O art. 9º da Lei nº 13.241/2015 - DOU 1 de 31.12.2015 - Edição Extra, resultante da conversão, com emendas, da Medida Provisória nº 690/2015, alterou o art. 28 e incluiu o art. 28-A à Lei nº 11.196/2005, cuja nova redação estabelece que, para os fatos geradores ocorridos durante o ano-calendário de 2016, serão aplicadas as alíquotas integrais da contribuição para PIS-Pasep e da Cofins incidentes sobre a receita bruta de venda a varejo dos seguintes produtos:

a) unidades de processamento digital classificadas no código 8471.50.10 da Tabela de Incidência do Imposto sobre Produtos Industrializados (TIPI);

b) máquinas automáticas para processamento de dados, digitais, portáteis, de peso inferior a 3,5 kg, com tela (écran) de área superior a 140 cm2, classificadas nos códigos 8471.30.12, 8471.30.19 ou 8471.30.90 da TIPI;

c) máquinas automáticas de processamento de dados, apresentadas sob a forma de sistemas, do código 8471.49 da TIPI, contendo exclusivamente uma unidade de processamento digital, uma unidade de saída por vídeo (monitor), um teclado (unidade de entrada), um mouse (unidade de entrada), classificados, respectivamente, nos códigos 8471.50.10, 8471.60.7, 8471.60.52 e 8471.60.53 da TIPI;

d) teclado (unidade de entrada) e de mouse (unidade de entrada) classificados, respectivamente, nos códigos 8471.60.52 e 8471.60.53 da TIPI, quando acompanharem a unidade de processamento digital classificada no código 8471.50.10 da TIPI;

e) modems, classificados nas posições 8517.62.55, 8517.62.62 ou 8517.62.72 da TIPI;

f) máquinas automáticas de processamento de dados, portáteis, sem teclado, que tenham uma unidade central de processamento com entrada e saída de dados por meio de uma tela sensível ao toque de área superior a 140 cm2 e inferior a 600 cm2 e que não possuem função de comando remoto (tablet PC), classificadas na subposição 8471.41 da TIPI;

g) telefones portáteis de redes celulares que possibilitem o acesso à Internet em alta velocidade, do tipo smartphone, classificados na posição 8517.12.31 da TIPI;

h) equipamentos terminais de clientes (roteadores digitais) classificados nas posições 8517.62.41 e 8517.62.77 da TIPI.

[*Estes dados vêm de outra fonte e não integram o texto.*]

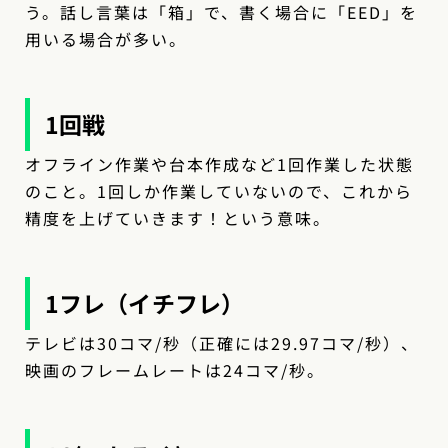
う。話し言葉は「箱」で、書く場合に「EED」を
用いる場合が多い。
1回戦
オフライン作業や台本作成など1回作業した状態
のこと。1回しか作業していないので、これから
精度を上げていきます！という意味。
1フレ（イチフレ）
テレビは30コマ/秒（正確には29.97コマ/秒）、
映画のフレームレートは24コマ/秒。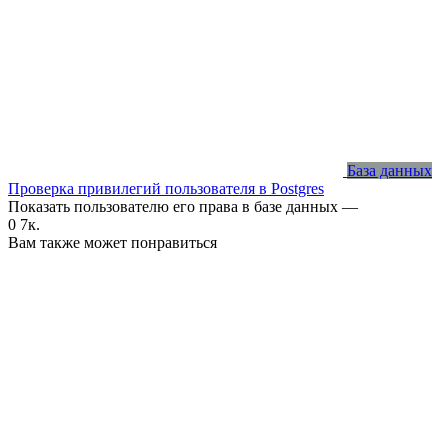
База данных
Проверка привилегий пользователя в Postgres
Показать пользователю его права в базе данных —
0
7к.
Вам также может понравиться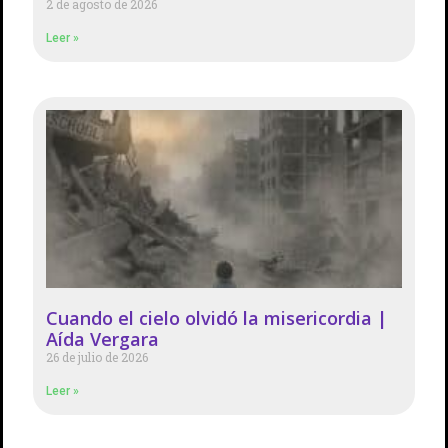
2 de agosto de 2026
Leer »
Cuando el cielo olvidó la misericordia |
Aída Vergara
26 de julio de 2026
Leer »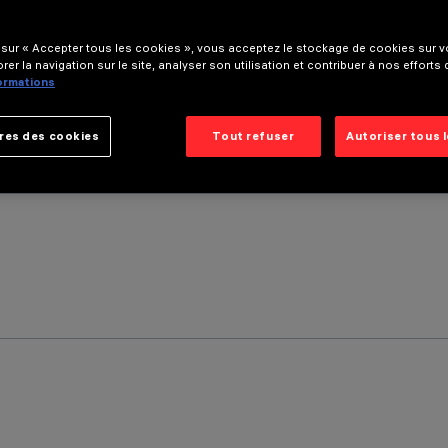
 sur « Accepter tous les cookies », vous acceptez le stockage de cookies sur vo
rer la navigation sur le site, analyser son utilisation et contribuer à nos efforts
formations
res des cookies
Tout refuser
Autoriser tous 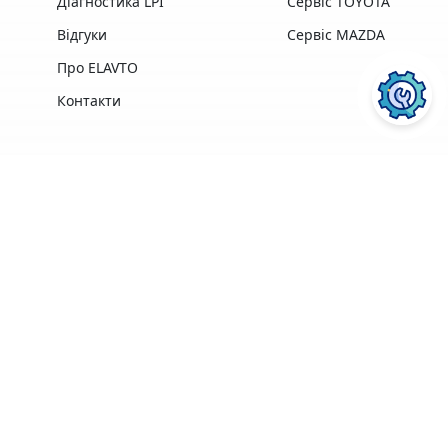
Діагностика LPI
Сервіс TOYOTA
Відгуки
Сервіс MAZDA
Про ELAVTO
Контакти
Переваги
Досвід роботи,
Професійна техніка
найкращі у своїй
та обладнання
ПОСЛУГИ АВТОСЕРВІСУ
ELAVTO:
галузі
найкращих
професіонали
виробників
Зручне
розташування
Понад 3500 клієнтів
поряд із Сервісним
Центром МВС
Ремонт двигуна
Діагностика
Кофе, Wi-Fi
Гарантія на
ПЕРЕЙТИ
ПЕРЕЙТИ
безкоштовно
виконані роботи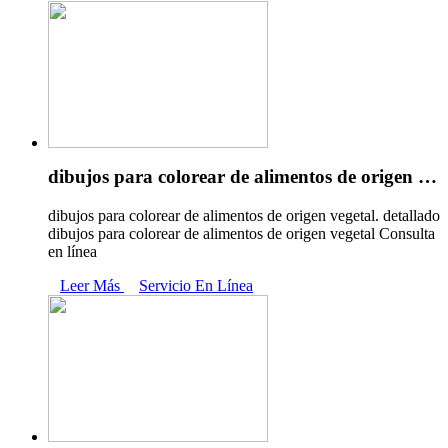
dibujos para colorear de alimentos de origen …
dibujos para colorear de alimentos de origen vegetal. detallado
dibujos para colorear de alimentos de origen vegetal Consulta
en línea
Leer Más
Servicio En Línea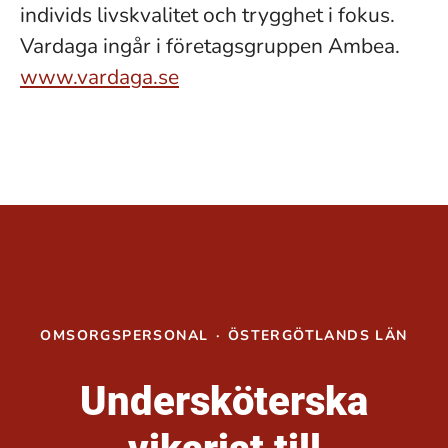
individs livskvalitet och trygghet i fokus.
Vardaga ingår i företagsgruppen Ambea.
www.vardaga.se
OMSORGSPERSONAL
·
ÖSTERGÖTLANDS LÄN
Undersköterska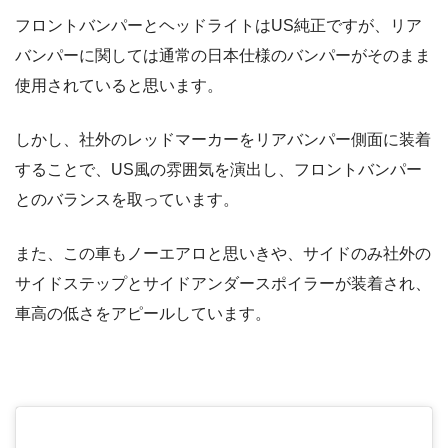
フロントバンパーとヘッドライトはUS純正ですが、リア
バンパーに関しては通常の日本仕様のバンパーがそのまま
使用されていると思います。
しかし、社外のレッドマーカーをリアバンパー側面に装着
することで、US風の雰囲気を演出し、フロントバンパー
とのバランスを取っています。
また、この車もノーエアロと思いきや、サイドのみ社外の
サイドステップとサイドアンダースポイラーが装着され、
車高の低さをアピールしています。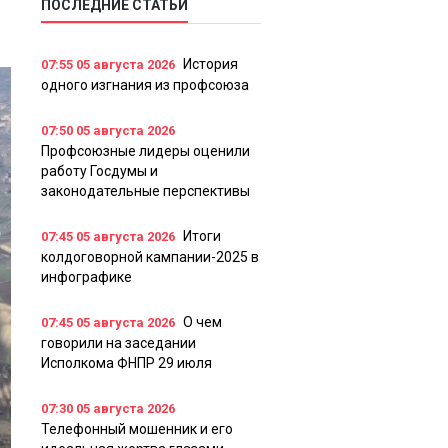
ПОСЛЕДНИЕ СТАТЬИ
История
07:55
05 августа 2026
одного изгнания из профсоюза
07:50
05 августа 2026
Профсоюзные лидеры оценили
работу Госдумы и
законодательные перспективы
Итоги
07:45
05 августа 2026
колдоговорной кампании-2025 в
инфографике
О чем
07:45
05 августа 2026
говорили на заседании
Исполкома ФНПР 29 июля
07:30
05 августа 2026
Телефонный мошенник и его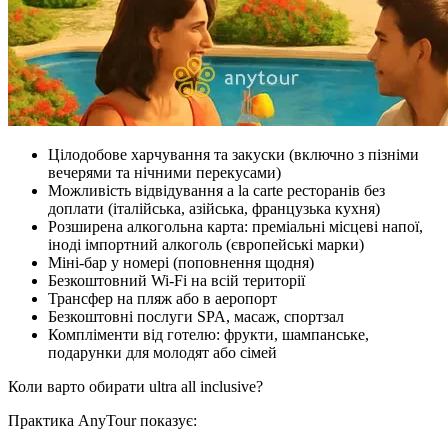
Цілодобове харчування та закуски (включно з пізніми
вечерями та нічними перекусами)
Можливість відвідування a la carte ресторанів без
доплати (італійська, азійська, французька кухня)
Розширена алкогольна карта: преміальні місцеві напої,
іноді імпортний алкоголь (європейські марки)
Міні-бар у номері (поповнення щодня)
Безкоштовний Wi‑Fi на всій території
Трансфер на пляж або в аеропорт
Безкоштовні послуги SPA, масаж, спортзал
Компліменти від готелю: фрукти, шампанське,
подарунки для молодят або сімей
Коли варто обирати ultra all inclusive?
Практика AnyTour показує: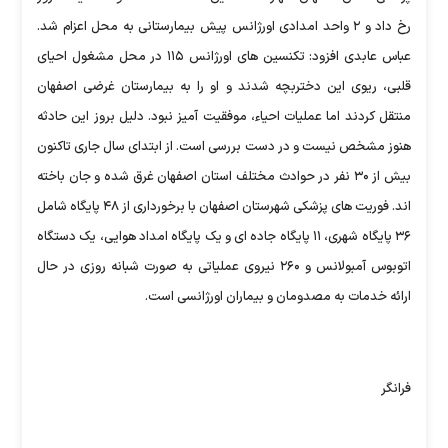
رخ داد و ۲ واحد امدادی اورژانس پیش بیمارستانی به محل اعزام شد.
عباس عابدی افزود: تکنسین های اورژانس ۱۱۵ در محل مشغول احیای
قلبی، ریوی این دختربچه شدند و او را به بیمارستان غرضی اصفهان
منتقل کردند اما عملیات احیاء، موفقیت آمیز نبود. دلیل بروز این حادثه
هنوز مشخص نیست و در دست بررسی است. از ابتدای سال جاری تاکنون
بیش از ۳۰ نفر در حوادث مختلف استان اصفهان غرق شده و جان باخته
اند. فوریت های پزشکی شهرستان اصفهان با برخورداری از ۴۸ پایگاه شامل
۳۶ پایگاه شهری، ۱۱ پایگاه جاده ای و یک پایگاه امداد هوایی، یک دستگاه
اتوبوس آمبولانس و ۲۶۰ نیروی عملیاتی به صورت شبانه روزی در حال
ارائه خدمات به مصدومان و بیماران اورژانسی است.
فرانگر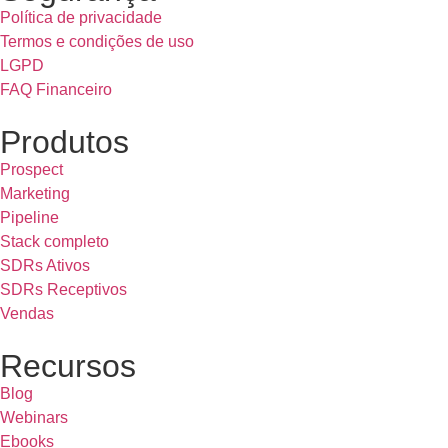
Política de privacidade
Termos e condições de uso
LGPD
FAQ Financeiro
Produtos
Prospect
Marketing
Pipeline
Stack completo
SDRs Ativos
SDRs Receptivos
Vendas
Recursos
Blog
Webinars
Ebooks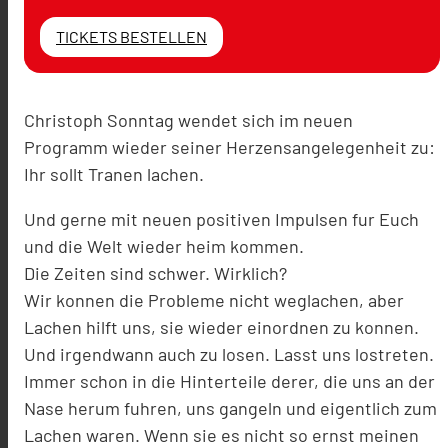
TICKETS BESTELLEN
Christoph Sonntag wendet sich im neuen
Programm wieder seiner Herzensangelegenheit zu:
Ihr sollt Tranen lachen.
Und gerne mit neuen positiven Impulsen fur Euch
und die Welt wieder heim kommen.
Die Zeiten sind schwer. Wirklich?
Wir konnen die Probleme nicht weglachen, aber
Lachen hilft uns, sie wieder einordnen zu konnen.
Und irgendwann auch zu losen. Lasst uns lostreten.
Immer schon in die Hinterteile derer, die uns an der
Nase herum fuhren, uns gangeln und eigentlich zum
Lachen waren. Wenn sie es nicht so ernst meinen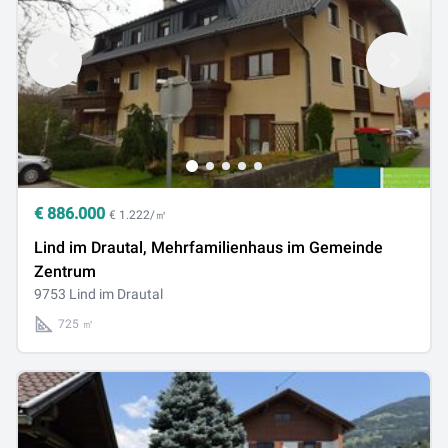
€
886.000
€ 1.222/㎡
Lind im Drautal, Mehrfamilienhaus im Gemeinde
Zentrum
9753 Lind im Drautal
725 ㎡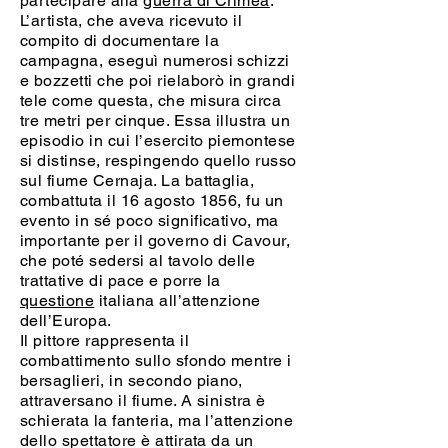
partecipare alla
guerra di Crimea
.
L’artista, che aveva ricevuto il
compito di documentare la
campagna, eseguì numerosi schizzi
e bozzetti che poi rielaborò in grandi
tele come questa, che misura circa
tre metri per cinque. Essa illustra un
episodio in cui l’esercito piemontese
si distinse, respingendo quello russo
sul fiume Cernaja. La battaglia,
combattuta il 16 agosto 1856, fu un
evento in sé poco significativo, ma
importante per il governo di Cavour,
che poté sedersi al tavolo delle
trattative di pace e porre la
questione
italiana all’attenzione
dell’Europa.
Il pittore rappresenta il
combattimento sullo sfondo mentre i
bersaglieri, in secondo piano,
attraversano il fiume. A sinistra è
schierata la fanteria, ma l’attenzione
dello spettatore è attirata da un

Os produtos supramencionados atenderão aos termos e condições estabelecidos em regulamento, inclusive quanto ao valor e às especificações técnicas.

O mencionado dispositivo legal alterou, também, o art. 29 da Lei nº 11.196/2005, o qual passa a dispor que na venda dos produtos supramencionados não se aplica a retenção na fonte da contribuição para o PIS-Pasep e da Cofins a que se referem:

a) o art. 64 da Lei nº 9.430/1996, em relação aos pagamentos efetuados por órgãos, autarquias e fundações da administração pública federal a pessoas jurídicas, pelo fornecimento de bens ou pela prestação de serviços; e

b) o art. 34 da Lei nº 10.833/2003, em relação às empresas públicas, às sociedades de economia mista e às demais entidades em que a União, direta ou indiretamente, detenha a maioria do capital social com direito a voto, e que dela recebam recursos do Tesouro Nacional e estejam obrigadas a registrar sua execução orçamentária e financeira na modalidade total no Sistema Integrado de Administração Financeira do Governo Federal (Siafi).

Cumpre observar que, na sua redação original, o art. 9º da Medida Provisória nº 690/2015 revogava os arts. 28 a 30 da Lei nº 11.196/2005, que dispunham sobre o Programa de Inclusão Digital e que reduziam a zero as as alíquotas da Cofins e da contribuição para o PIS-Pasep sobre os produtos supramencionados.

Nota LegisWeb: Por ocasião da sua conversão em lei, a nova redação do mencionado dispositivo legal suspendeu o benefício apenas em relação ao ano-calendário de 2016.